Yes, you read that right. Symmetry = theft.

Junk Science on Parade

Another study from the “Institute of Fringe Studies” concluded:

Kids with Edgars scored 40% lower on politeness tests.

Their swagger index was 60% higher.

Their likelihood of saying “bruh” three times in one sentence was 99.9%.

CNN interviewed an “eyewitness scientist” who claimed to have spotted a correlation between Edgar bangs and graffiti. “Every tagger I’ve seen had straight bangs,” he insisted, ignoring the fact he only studied two alleys in El Paso.

The White House Leans In

Trump used these studies to justify his ban:

“The science is very clear, folks. Beautiful science. Some of the best science. Hair like that makes you steal cars, do bad things. Nobody wants bad things.”

An anonymous staffer leaked that when advisors questioned the methodology, Trump shouted: “Who cares if it’s real science? It’s hair science. The best kind!”

Polling the People

Our Bohiney survey asked Americans: Do you believe the Edgar haircut causes crime?

34% said yes.

42% said no.

24% said “only if paired with Crocs.”

One Houston grandmother swore:

“My grandson got an Edgar. The next day, my remote control went missing. You tell me that’s not crime.”

Expert Testimony

Real scientists, however, are not amused. Dr. Marisol Ríos, sociologist, scoffed:

“This isn’t science. It’s scapegoating. Hair doesn’t cause crime—poverty, systemic inequality, and bad reality TV cause crime.”

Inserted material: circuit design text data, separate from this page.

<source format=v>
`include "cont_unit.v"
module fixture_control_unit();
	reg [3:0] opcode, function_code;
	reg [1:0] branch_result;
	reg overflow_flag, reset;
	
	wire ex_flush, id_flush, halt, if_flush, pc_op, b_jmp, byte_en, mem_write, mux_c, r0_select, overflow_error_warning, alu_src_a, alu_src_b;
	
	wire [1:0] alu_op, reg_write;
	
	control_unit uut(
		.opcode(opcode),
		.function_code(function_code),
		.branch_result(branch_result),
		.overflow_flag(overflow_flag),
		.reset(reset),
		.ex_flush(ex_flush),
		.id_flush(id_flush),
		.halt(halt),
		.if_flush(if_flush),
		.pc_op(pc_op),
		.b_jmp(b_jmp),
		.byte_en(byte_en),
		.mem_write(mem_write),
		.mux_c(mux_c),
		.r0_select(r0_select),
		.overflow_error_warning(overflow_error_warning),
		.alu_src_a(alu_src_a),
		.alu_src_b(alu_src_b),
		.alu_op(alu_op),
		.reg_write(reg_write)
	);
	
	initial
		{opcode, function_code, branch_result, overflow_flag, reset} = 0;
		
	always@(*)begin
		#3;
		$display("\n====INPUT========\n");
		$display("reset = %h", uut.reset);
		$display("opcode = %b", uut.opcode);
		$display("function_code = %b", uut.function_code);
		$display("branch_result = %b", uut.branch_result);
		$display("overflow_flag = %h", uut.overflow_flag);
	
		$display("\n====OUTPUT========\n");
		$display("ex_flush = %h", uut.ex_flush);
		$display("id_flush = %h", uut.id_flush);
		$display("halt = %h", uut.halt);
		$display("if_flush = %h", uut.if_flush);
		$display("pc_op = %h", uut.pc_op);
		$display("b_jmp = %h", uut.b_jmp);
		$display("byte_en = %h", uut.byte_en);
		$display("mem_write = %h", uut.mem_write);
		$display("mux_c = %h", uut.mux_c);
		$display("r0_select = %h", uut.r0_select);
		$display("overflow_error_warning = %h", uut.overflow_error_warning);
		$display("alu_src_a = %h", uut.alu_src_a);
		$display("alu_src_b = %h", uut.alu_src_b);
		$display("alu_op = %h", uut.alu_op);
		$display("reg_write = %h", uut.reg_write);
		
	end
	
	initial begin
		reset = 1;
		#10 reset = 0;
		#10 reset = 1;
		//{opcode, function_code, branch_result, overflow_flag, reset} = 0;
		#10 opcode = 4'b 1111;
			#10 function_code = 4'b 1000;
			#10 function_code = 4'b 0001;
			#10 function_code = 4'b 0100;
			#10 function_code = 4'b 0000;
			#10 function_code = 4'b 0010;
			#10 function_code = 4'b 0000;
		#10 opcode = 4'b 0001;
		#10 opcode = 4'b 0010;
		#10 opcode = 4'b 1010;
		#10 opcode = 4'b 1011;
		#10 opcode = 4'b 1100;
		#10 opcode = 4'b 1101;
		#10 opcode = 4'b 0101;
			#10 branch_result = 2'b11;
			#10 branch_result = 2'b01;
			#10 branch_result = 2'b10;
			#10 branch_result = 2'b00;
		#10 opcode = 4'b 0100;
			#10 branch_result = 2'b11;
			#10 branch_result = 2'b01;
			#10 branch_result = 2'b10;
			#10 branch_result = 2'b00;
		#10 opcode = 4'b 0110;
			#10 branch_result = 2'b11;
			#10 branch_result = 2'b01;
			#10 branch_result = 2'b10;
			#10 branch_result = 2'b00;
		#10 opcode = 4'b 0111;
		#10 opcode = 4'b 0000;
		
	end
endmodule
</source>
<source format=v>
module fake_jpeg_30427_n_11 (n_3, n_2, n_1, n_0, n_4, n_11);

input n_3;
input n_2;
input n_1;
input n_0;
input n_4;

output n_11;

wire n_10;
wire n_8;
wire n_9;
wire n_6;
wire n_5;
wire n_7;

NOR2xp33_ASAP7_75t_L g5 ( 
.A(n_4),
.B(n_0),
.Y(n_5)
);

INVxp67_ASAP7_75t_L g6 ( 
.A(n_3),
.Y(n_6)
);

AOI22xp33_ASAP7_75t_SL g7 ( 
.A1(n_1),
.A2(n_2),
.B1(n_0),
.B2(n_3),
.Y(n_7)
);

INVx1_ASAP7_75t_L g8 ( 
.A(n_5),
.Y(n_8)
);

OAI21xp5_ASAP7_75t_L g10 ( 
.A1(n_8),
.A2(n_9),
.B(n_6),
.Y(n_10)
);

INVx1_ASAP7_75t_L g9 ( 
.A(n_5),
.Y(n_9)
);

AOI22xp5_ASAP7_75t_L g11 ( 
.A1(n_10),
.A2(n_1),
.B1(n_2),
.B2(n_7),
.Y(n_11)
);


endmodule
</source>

Professor Emeritus Snip Snap added:

“I’ve studied hair for over 80 years. The only thing bangs cause is forehead tan lines.”

Eyewitness Stories

In Dallas, one barber recalled a police raid:

“They stormed in, yelling, ‘Drop the clippers!’ I thought it was a drug bust. Turns out they were collecting hair samples for a study. My floor sweepings are now ‘data.’”

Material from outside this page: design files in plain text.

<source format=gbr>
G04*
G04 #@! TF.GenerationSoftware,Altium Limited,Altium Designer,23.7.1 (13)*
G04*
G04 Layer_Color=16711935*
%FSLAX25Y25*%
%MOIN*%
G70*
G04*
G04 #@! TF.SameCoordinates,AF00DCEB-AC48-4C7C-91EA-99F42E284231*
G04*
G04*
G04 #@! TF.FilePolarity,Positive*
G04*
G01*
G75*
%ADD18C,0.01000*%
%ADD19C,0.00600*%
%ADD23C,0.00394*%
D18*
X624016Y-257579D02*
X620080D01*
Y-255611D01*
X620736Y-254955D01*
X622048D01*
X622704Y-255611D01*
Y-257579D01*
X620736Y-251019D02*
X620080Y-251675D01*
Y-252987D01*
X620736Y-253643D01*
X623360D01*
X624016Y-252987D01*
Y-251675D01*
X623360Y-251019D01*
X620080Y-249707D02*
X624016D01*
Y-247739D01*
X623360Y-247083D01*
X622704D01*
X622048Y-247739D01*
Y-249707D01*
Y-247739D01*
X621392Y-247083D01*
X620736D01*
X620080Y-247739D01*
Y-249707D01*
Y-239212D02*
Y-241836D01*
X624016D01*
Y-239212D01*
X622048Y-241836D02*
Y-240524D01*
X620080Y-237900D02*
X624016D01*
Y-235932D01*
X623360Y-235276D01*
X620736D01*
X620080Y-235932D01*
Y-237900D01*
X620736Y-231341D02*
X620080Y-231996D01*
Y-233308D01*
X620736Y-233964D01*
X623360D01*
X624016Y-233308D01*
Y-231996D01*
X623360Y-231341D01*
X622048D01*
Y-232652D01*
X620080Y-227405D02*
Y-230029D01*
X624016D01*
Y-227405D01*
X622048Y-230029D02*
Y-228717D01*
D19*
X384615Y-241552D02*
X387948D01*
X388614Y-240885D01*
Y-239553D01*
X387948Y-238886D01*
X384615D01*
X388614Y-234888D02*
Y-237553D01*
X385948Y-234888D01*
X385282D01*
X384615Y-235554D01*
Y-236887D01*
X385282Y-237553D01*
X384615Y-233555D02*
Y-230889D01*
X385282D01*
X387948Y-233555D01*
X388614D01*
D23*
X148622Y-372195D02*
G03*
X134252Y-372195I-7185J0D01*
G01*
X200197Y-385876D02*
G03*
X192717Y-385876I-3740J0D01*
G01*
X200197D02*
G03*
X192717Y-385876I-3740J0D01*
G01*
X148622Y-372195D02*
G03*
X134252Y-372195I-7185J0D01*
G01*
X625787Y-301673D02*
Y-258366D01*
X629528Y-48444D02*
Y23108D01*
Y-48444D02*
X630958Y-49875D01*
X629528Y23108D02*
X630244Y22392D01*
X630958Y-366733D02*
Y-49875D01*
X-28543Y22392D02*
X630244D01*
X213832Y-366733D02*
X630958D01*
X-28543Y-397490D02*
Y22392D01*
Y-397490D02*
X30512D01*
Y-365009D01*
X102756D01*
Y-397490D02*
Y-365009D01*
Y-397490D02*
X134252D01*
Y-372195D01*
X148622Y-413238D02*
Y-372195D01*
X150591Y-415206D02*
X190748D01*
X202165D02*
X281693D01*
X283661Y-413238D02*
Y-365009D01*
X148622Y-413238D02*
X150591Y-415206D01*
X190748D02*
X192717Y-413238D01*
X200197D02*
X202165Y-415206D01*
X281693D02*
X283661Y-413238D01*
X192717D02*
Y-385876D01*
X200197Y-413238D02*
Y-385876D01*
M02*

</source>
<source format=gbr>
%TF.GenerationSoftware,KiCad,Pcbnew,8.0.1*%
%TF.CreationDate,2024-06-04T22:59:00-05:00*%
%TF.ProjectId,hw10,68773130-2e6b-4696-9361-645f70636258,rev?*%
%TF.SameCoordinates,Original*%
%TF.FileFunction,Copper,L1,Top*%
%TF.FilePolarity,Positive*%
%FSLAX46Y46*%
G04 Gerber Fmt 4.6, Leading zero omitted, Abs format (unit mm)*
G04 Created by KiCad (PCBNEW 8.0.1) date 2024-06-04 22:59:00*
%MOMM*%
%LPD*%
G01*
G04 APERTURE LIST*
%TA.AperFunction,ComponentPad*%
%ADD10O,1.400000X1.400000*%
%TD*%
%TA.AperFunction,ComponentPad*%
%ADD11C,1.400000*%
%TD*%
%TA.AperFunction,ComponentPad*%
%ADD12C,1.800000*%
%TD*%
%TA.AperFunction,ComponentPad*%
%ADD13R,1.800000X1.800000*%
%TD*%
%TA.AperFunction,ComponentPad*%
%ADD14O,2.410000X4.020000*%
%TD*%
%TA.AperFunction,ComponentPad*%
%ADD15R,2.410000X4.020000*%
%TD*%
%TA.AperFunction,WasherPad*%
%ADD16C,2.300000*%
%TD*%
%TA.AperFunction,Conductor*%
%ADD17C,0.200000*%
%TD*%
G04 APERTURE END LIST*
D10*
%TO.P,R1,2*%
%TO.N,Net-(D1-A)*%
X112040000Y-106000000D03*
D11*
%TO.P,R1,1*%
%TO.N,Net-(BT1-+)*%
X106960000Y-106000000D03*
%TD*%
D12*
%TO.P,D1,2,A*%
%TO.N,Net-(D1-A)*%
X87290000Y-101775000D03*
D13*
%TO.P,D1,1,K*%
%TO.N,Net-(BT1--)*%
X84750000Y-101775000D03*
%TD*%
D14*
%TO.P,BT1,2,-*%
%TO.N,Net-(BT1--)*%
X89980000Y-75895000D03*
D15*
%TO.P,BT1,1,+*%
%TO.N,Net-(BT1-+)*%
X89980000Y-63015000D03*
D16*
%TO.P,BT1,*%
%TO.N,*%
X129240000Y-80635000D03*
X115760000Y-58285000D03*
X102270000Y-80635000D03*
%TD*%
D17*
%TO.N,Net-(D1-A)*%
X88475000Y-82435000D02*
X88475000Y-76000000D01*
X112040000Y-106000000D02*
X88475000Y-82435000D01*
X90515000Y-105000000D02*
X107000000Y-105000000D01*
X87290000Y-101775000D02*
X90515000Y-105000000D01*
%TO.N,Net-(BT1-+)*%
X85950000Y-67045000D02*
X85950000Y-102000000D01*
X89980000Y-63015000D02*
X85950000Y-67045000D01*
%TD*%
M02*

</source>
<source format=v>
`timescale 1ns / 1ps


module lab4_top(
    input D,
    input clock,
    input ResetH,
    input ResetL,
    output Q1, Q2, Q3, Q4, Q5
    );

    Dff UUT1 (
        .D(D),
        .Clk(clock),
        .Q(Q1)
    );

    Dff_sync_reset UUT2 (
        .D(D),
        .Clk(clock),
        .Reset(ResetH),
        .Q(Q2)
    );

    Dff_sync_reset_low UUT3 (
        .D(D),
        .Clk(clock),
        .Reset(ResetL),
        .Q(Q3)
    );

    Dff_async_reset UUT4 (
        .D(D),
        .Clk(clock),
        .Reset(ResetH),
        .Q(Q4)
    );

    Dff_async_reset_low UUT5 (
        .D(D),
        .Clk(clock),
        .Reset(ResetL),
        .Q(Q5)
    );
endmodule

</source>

Meanwhile, a 15-year-old Edgar wearer was stopped by school officials and accused of plotting to cheat on his algebra test. His crime? Carrying a comb.

What the Funny People Are Saying

“Correlation isn’t causation. If it were, Trump’s hair would’ve caused bankruptcy—and oh wait, it did.” — Jerry Seinfeld

“According to these studies, if you wear bangs, you’re a criminal. If you wear a toupee, you’re a politician.” — Ron White

“Junk science about haircuts is the new astrology. Next month, ‘your bangs are in retrograde.’” — Sarah Silverman

The Slippery Slope of Hair Science

Critics warn that pseudo-science sets a dangerous precedent. Today bangs = burglary, tomorrow ponytails = piracy, and by 2030 bald men could be accused of terrorism.

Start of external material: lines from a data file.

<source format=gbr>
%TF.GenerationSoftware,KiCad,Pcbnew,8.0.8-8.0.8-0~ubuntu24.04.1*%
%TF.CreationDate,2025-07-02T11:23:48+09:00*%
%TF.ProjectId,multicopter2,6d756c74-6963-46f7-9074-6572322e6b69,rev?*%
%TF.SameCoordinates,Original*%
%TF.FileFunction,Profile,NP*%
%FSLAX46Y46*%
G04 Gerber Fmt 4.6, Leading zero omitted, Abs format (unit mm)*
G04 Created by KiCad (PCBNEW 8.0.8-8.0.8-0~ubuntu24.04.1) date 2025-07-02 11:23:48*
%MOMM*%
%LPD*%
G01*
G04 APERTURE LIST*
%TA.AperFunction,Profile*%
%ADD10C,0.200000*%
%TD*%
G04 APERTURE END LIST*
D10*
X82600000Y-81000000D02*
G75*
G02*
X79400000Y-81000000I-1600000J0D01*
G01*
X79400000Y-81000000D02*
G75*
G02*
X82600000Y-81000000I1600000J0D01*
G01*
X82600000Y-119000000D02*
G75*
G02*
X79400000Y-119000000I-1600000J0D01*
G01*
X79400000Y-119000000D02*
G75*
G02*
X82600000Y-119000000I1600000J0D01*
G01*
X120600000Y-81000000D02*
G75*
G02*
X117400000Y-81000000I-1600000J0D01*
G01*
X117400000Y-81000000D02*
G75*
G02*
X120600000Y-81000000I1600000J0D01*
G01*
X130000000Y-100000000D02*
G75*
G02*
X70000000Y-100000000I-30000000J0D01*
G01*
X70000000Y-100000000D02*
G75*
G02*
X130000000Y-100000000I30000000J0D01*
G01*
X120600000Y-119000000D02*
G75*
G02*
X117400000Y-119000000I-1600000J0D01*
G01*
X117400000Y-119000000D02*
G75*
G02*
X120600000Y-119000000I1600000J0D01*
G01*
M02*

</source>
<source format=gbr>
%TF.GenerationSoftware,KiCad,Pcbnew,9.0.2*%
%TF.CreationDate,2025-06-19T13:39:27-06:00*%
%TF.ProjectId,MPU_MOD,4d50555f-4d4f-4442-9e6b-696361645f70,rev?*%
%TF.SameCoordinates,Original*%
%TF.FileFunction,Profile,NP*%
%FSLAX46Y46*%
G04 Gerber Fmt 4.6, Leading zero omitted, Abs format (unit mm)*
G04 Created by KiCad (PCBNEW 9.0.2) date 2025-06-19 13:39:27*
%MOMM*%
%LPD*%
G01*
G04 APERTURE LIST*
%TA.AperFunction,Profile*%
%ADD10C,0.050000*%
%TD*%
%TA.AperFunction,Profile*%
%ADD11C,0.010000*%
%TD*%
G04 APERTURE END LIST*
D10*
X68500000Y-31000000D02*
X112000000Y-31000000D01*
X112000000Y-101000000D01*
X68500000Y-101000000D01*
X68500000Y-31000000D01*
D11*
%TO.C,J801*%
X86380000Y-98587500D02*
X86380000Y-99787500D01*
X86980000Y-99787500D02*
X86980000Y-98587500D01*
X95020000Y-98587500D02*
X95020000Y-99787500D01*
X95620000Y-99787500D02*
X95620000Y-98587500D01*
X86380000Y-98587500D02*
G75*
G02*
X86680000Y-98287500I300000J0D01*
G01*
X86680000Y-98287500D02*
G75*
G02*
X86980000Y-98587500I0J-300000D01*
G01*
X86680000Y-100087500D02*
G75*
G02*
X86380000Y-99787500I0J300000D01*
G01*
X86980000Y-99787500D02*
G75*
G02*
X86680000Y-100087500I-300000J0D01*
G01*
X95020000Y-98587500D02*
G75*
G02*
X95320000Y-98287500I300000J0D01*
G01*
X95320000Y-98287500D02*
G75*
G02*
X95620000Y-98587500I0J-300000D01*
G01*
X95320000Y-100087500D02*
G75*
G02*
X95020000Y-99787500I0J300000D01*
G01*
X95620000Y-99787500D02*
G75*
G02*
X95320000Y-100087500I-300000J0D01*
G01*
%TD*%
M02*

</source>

Dr. Harold Scissormann issued a stark warning:

“Once you start funding follicular forensics, you’re not doing science. You’re doing satire dressed as data.”

International Reactions

European scientists mocked America’s obsession. A French researcher said, “If we banned every haircut linked to bad behavior, half of Paris would be bald.”

Meanwhile, in Japan, one lab cheekily released its own study: “Anime Bangs Do Not Cause Crime, Only Emotional Trauma.”

Helpful Content: How to Spot Bad Hair Science

To avoid falling for pseudoscience, here are tips:

Check Credentials: If the “doctor” is also offering $10 coupon codes for Supercuts, beware.

Examine the Sample: Two teens in an El Paso alley do not equal national data.

Look for Bias: If the study’s funded by “MAGA Clippers Inc.,” credibility is questionable.

Trust Real Experts: Hair may be cultural, stylish, or political—but it’s not criminology.

The Punchline

Trump’s Edgar ban isn’t about safety—it’s about scapegoating. By leaning on pseudo-science, the government has turned bangs into biology, and clippers into criminology.

History will laugh at these studies the way we laugh at phrenology. And somewhere, a teen with fresh bangs smirks, knowing that science may call him a criminal—but swagger is not a felony.

Disclaimer

This article is an entirely human collaboration between the world’s oldest tenured professor and a philosophy major turned dairy farmer. Auf Wiedersehen.